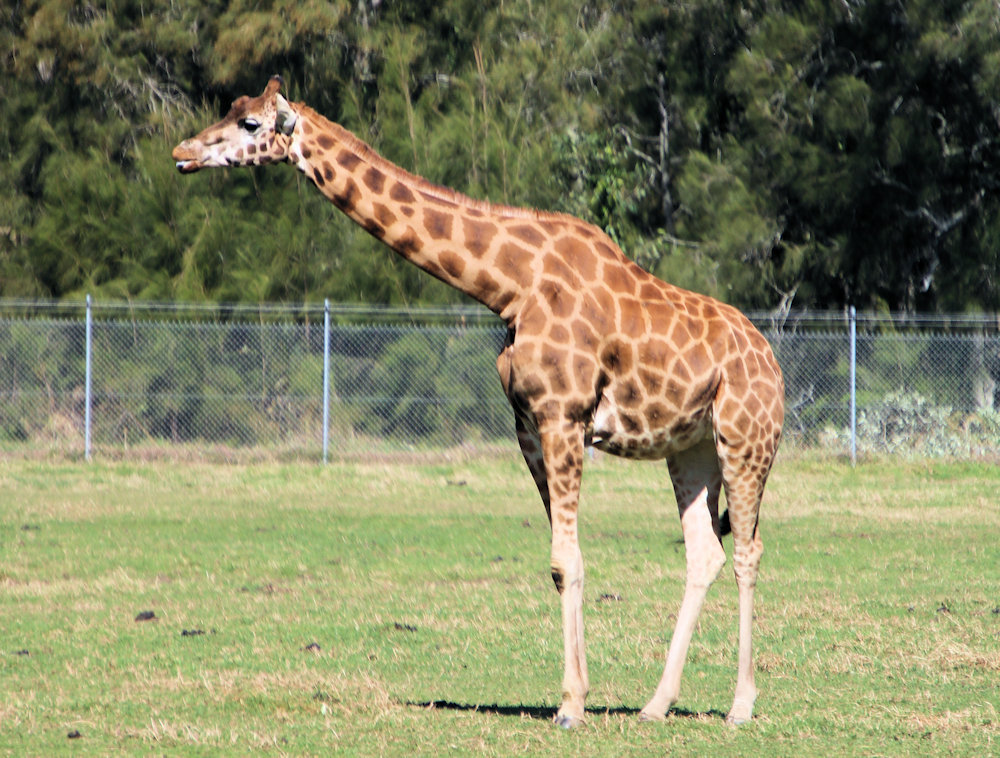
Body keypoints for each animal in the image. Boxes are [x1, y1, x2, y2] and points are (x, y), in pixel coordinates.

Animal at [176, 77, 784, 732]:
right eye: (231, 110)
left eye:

...

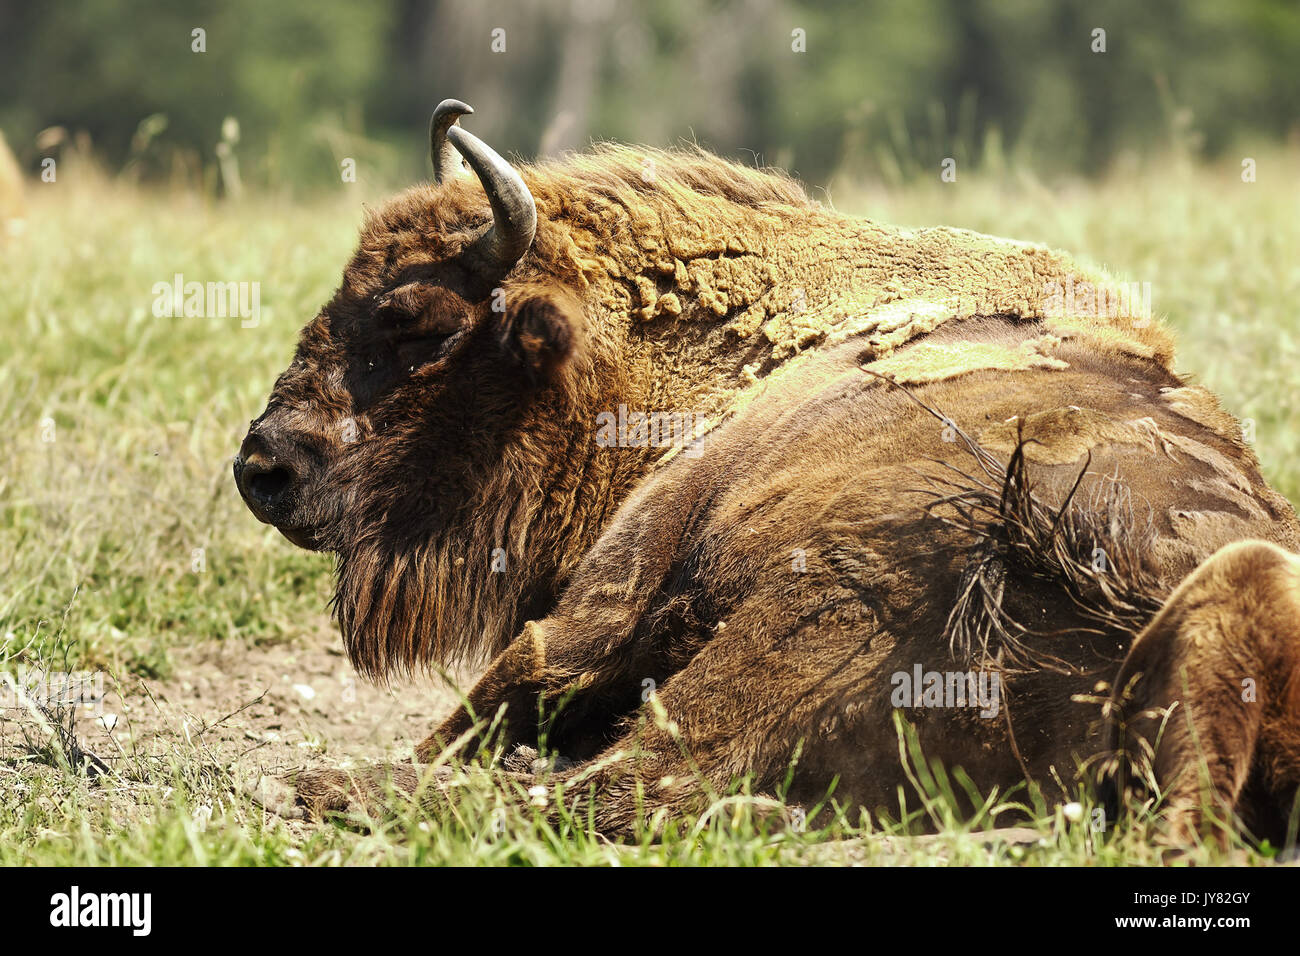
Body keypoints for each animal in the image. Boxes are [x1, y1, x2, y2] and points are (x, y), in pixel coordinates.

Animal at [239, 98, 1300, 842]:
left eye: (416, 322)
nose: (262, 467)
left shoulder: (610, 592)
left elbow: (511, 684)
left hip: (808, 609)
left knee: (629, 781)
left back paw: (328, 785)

* * *

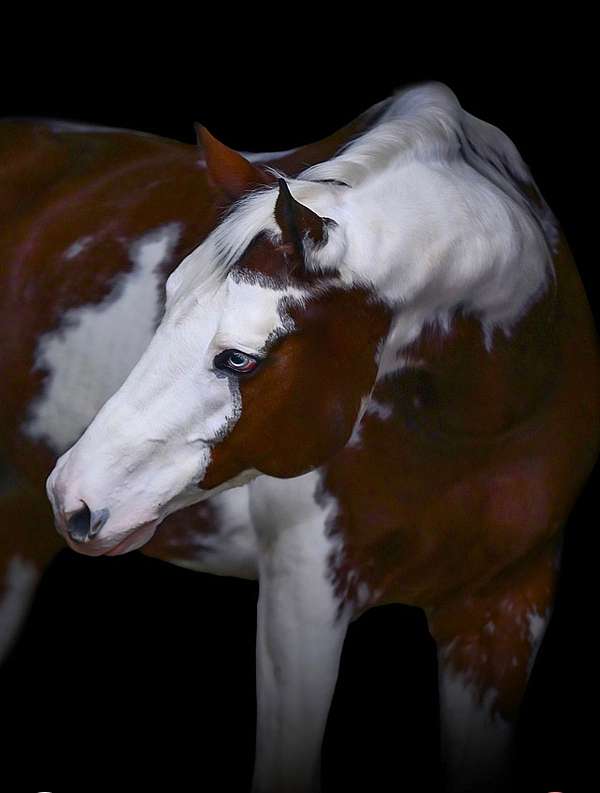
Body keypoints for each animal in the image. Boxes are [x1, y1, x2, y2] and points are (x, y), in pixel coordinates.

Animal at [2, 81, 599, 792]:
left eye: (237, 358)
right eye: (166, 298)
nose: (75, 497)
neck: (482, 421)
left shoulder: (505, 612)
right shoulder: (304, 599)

### DIRECTIONS
From the records above, give again exactly the lines running from the line with "right eye: (166, 298)" to the line with "right shoulder: (304, 599)", inclusive.

### ANSWER FOR THE TASK
right eye: (166, 298)
nose: (75, 497)
neck: (482, 421)
left shoulder: (505, 612)
right shoulder: (304, 599)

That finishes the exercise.